Three cheers for the word "semi-mythic"!

...and I'm not so sure it's far beyond recovery for everyone. My childhood had brushes with the semi-mythic, and I've known some who've led and I think may still lead semi-mythic lives.

"...none of us can flee from the second and more menacing fact that in a cave in Pakistan, a coffeehouse in Cairo, a mosque in Riyadh, and a bunker beneath Tehran, well-armed and inventive villains really, really want to kill the peaceful people of Elba, New York, and wherever else we Americans dwell. They want to do so because their reading of their holy book commands them to purify their faith by extirpating the infidels, and in so doing reaffirm their divine right to rule the world."

There are lunatics among our enemies, and there are lunatics among us.

I doubt that bit accurately describes the objectives or motives of the people of Pakistan, Cairo, Riyadh, and Tehran. ...change the locations around, however, and it might accurately describe the objectives and motives of the lunatics among us.

Rhywun|12.26.06 @ 2:35PM|

i was kind of enjoying it until it went all AM radio on me.

Megadittoes!

the metric system

I've never understood why cranks like this hate the metric system. Is it an aversions to powers of ten? Or some sort of blood-and-soil nativism?

Guy Montag|12.26.06 @ 2:59PM|

Rhywun,

The metric system of weights and measures was created by literature majors who never mastered fractions.

|12.26.06 @ 3:01PM|

I've never understood why cranks like this hate the metric system. Is it an aversions to powers of ten? Or some sort of blood-and-soil nativism?

Well, there is a whole lot of inertia one has to overcome to make the changeover happen. Just off the top of my head: most interstates I've been on number their exits to match the nearest mile marker, so you know right away that if (say) you've just passed mile marker 177, then Exit 139 is roughly 38 miles away. (Or, at least, as close to "right away" as one can mentally perform subtraction.) Replacing that would be a pain.

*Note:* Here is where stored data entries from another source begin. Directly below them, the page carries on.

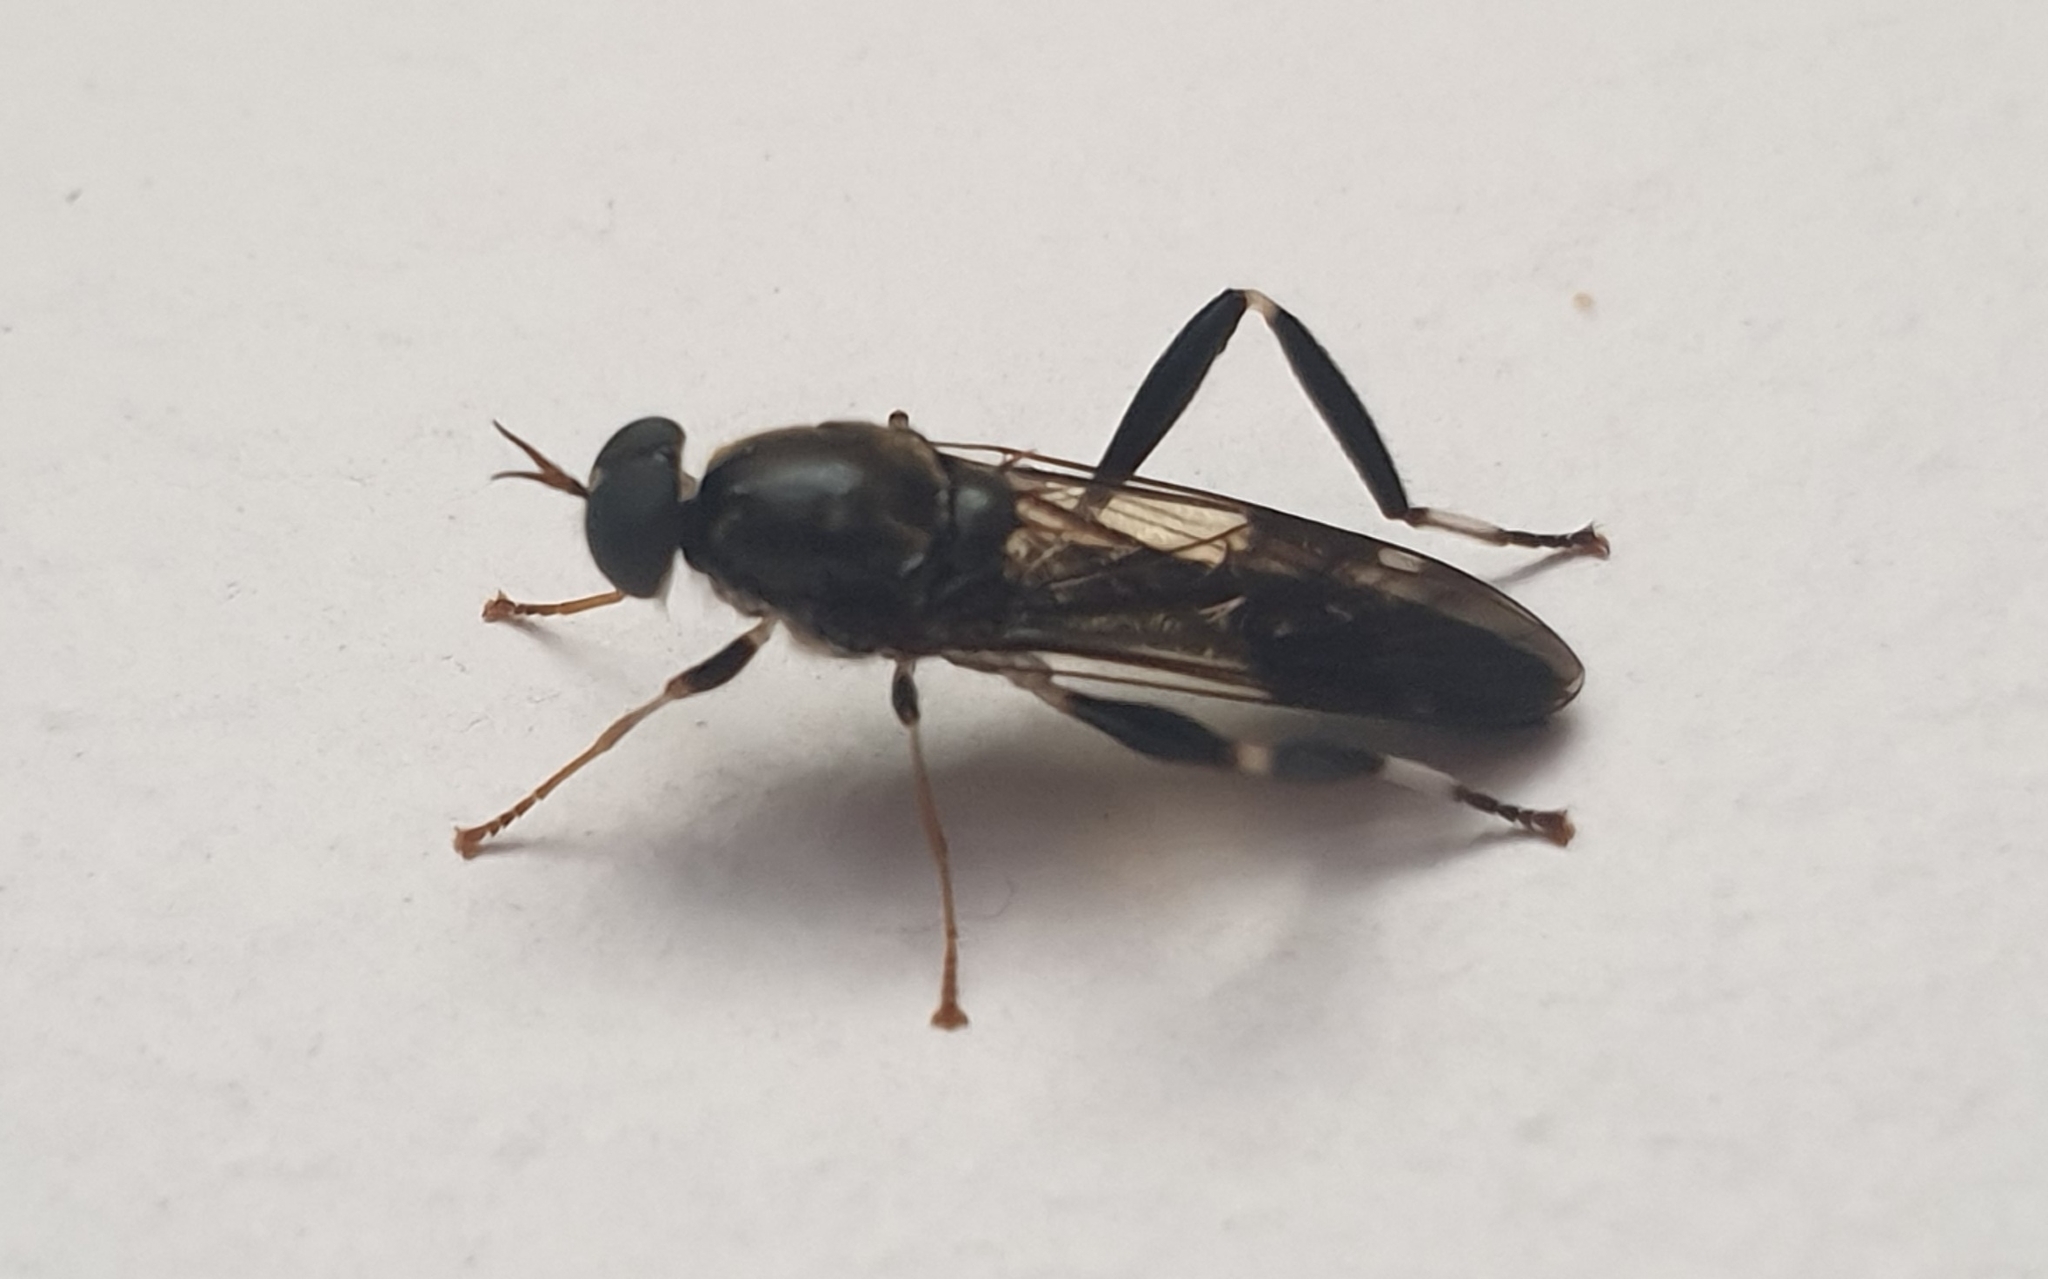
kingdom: Animalia
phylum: Arthropoda
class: Insecta
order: Diptera
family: Stratiomyidae
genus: Exaireta
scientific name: Exaireta spinigera
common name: Blue soldier fly
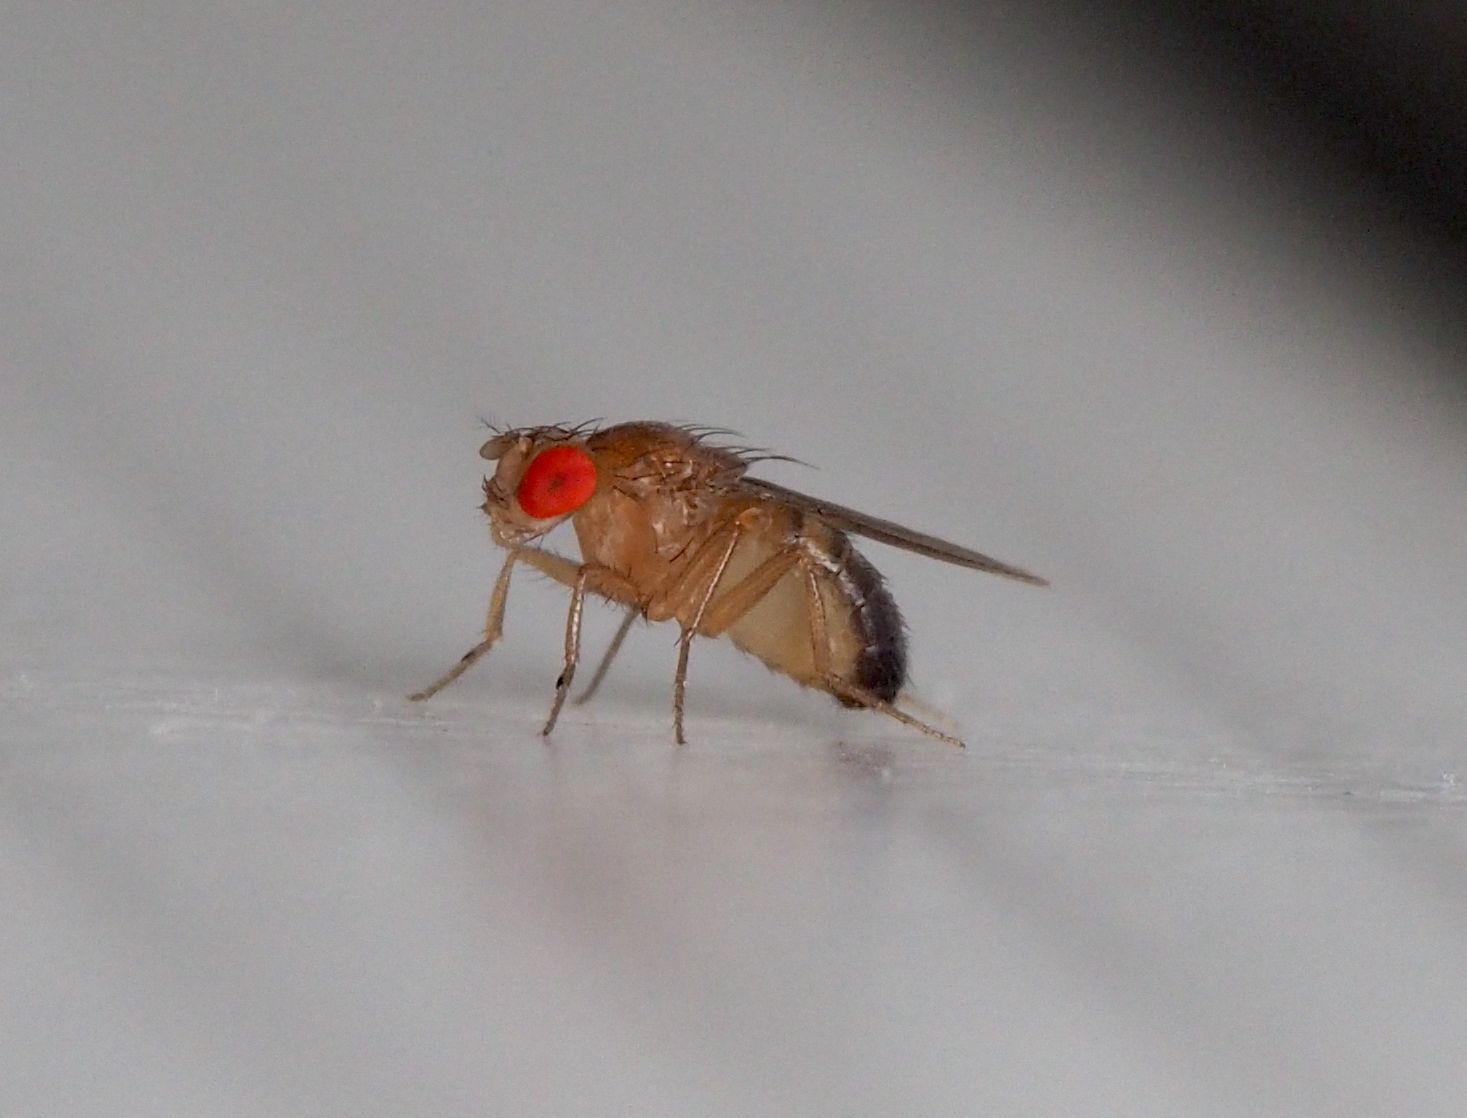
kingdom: Animalia
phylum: Arthropoda
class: Insecta
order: Diptera
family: Drosophilidae
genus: Drosophila
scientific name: Drosophila melanogaster
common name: Pomace fly
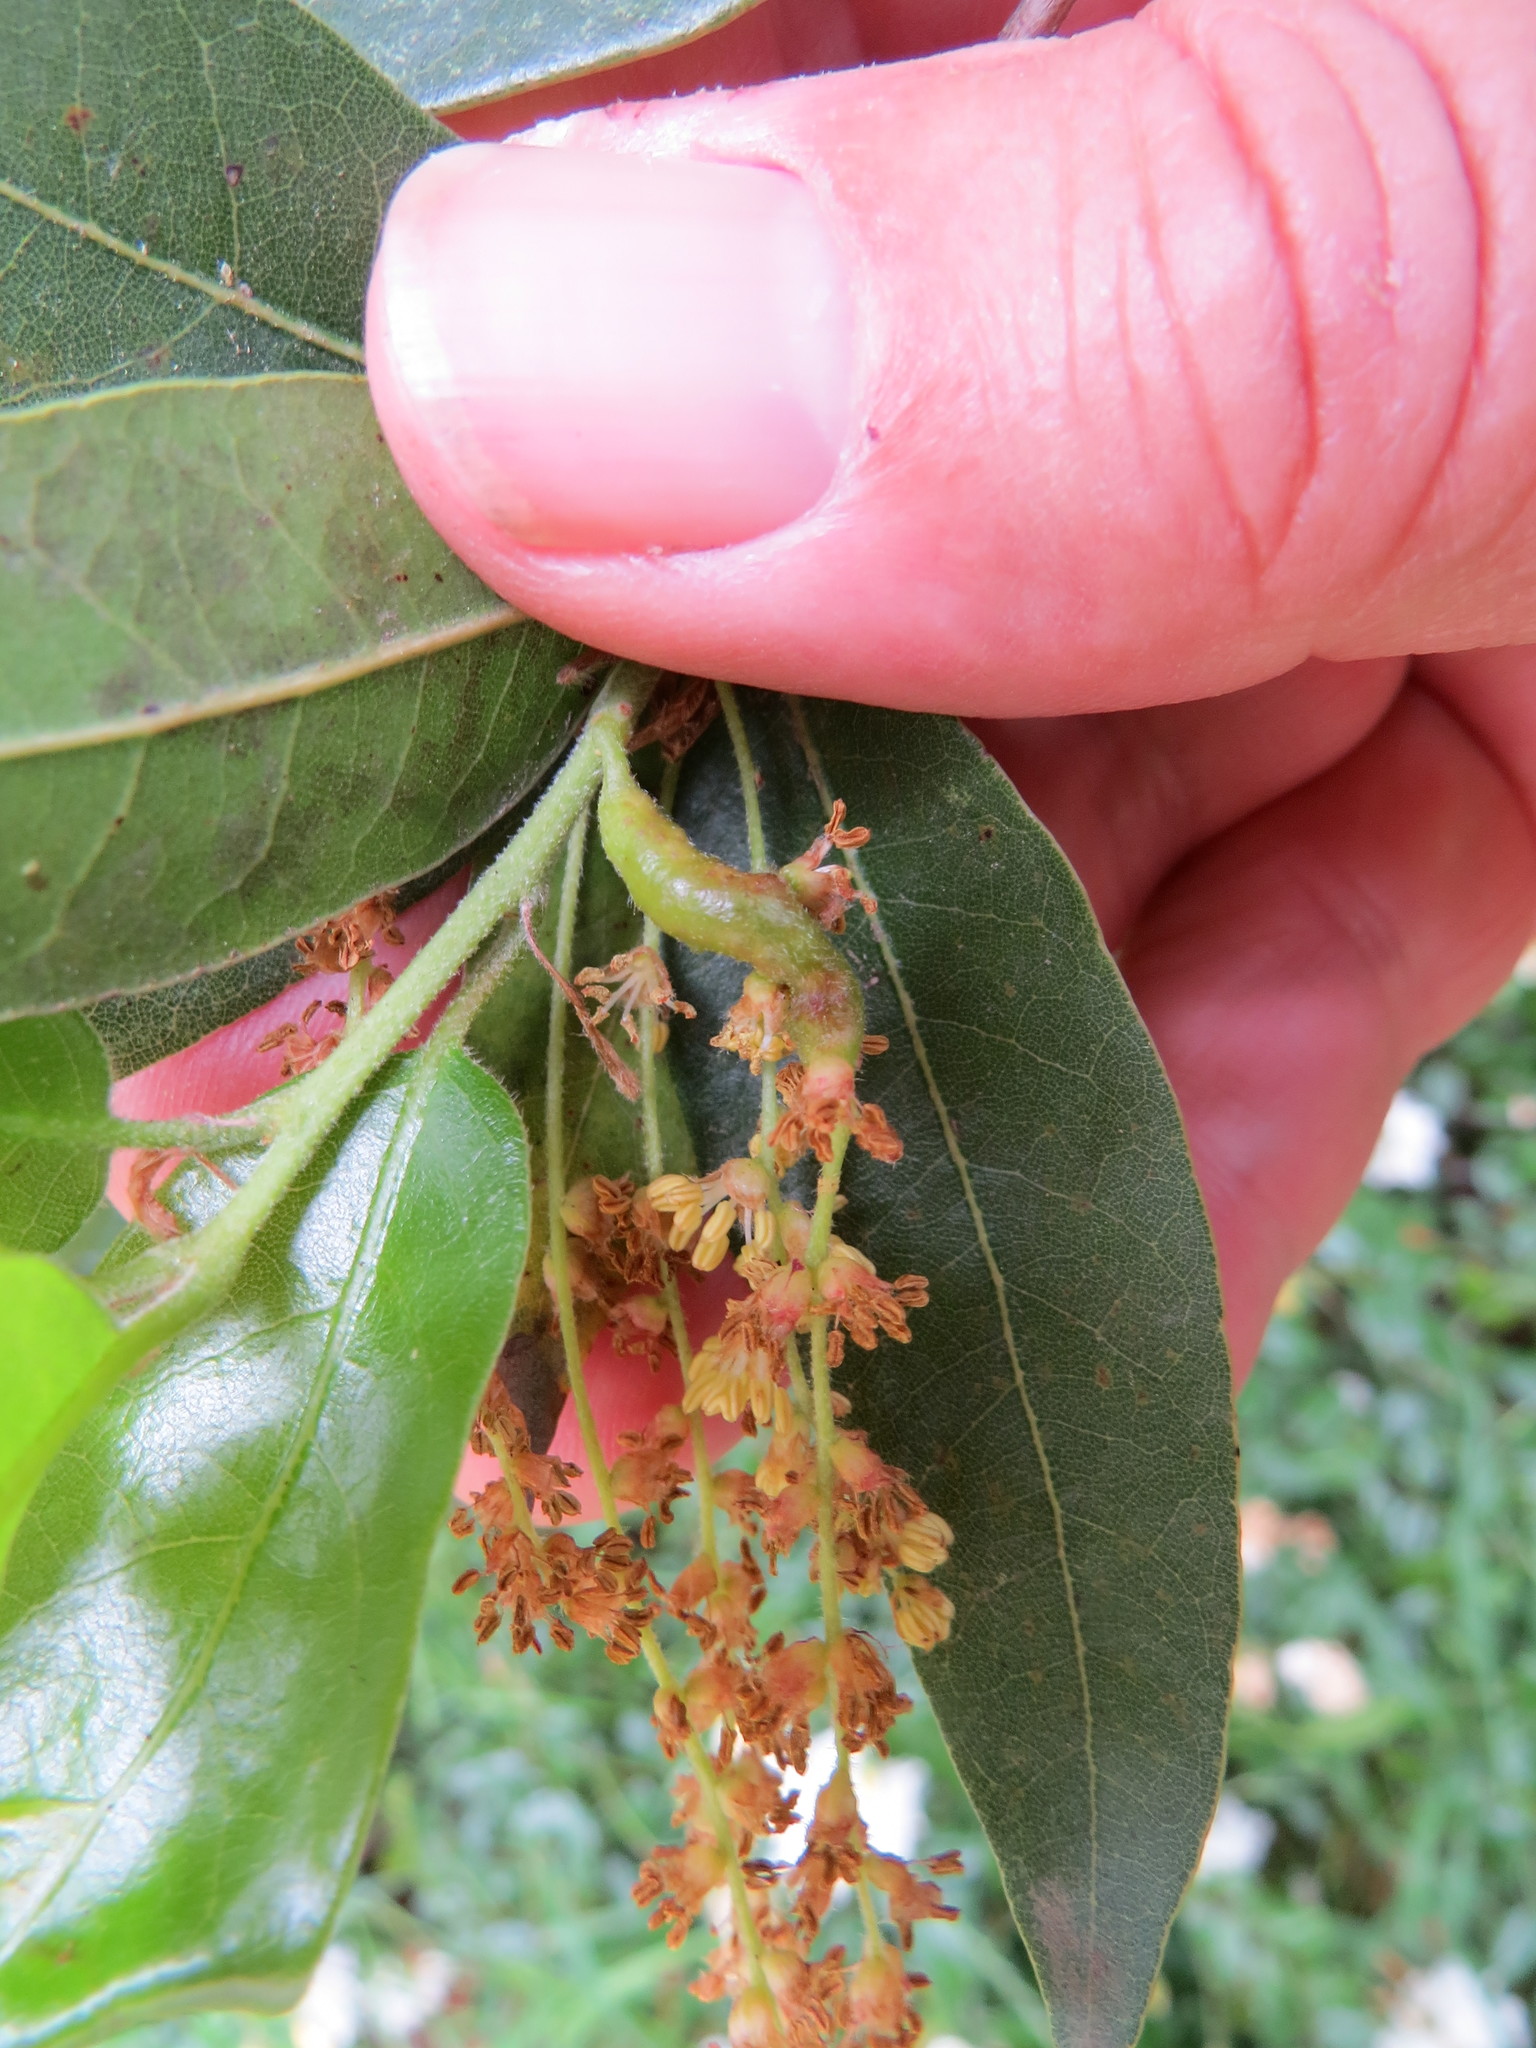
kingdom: Animalia
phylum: Arthropoda
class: Insecta
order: Hymenoptera
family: Cynipidae
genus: Callirhytis
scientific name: Callirhytis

Guy Montag|12.26.06 @ 3:23PM|

Son of a!,

Georgia used to (not sure if they still do) number their exits sequentially. If the exit matched the exit it was by accident.

Virginia used to number their exits sequentially, but changed it to the mile marker system and, for a while, had "old exit X" signs up by the ones that changed. Have run into quite a few people who still think it is that way.

Rhywun|12.26.06 @ 4:12PM|

I think we keep the old system of weights and measures simply because we can. I guess to some people it's a sign of American superiority or something.

|12.26.06 @ 4:14PM|

"We are in a global struggle we would rather not have to contest but which now makes American withdrawal from the world a matter of possibly mortal consequence."

Anti-statism, republicanism, decentralization, it's all changed. Why "9-11 changed everything", because the Middle East has problems that spun off dangerous cranks that managed to blow up stuff. Ooh and we have to multiply that by a billion Muslims so we can feel ooey gooey good and ignorant-shit scared. And conquer the world in the name of making sure it isnt conquered.

Guy's a dork, disappointing column, with an intriguuing start and development.

(Meanwhile, in fairness a number system based around 3s and 12s is better than decimal. Still metric is standard.)

:-|12.26.06 @ 4:20PM|

Why is it that "radicals" are always so friggin' boring?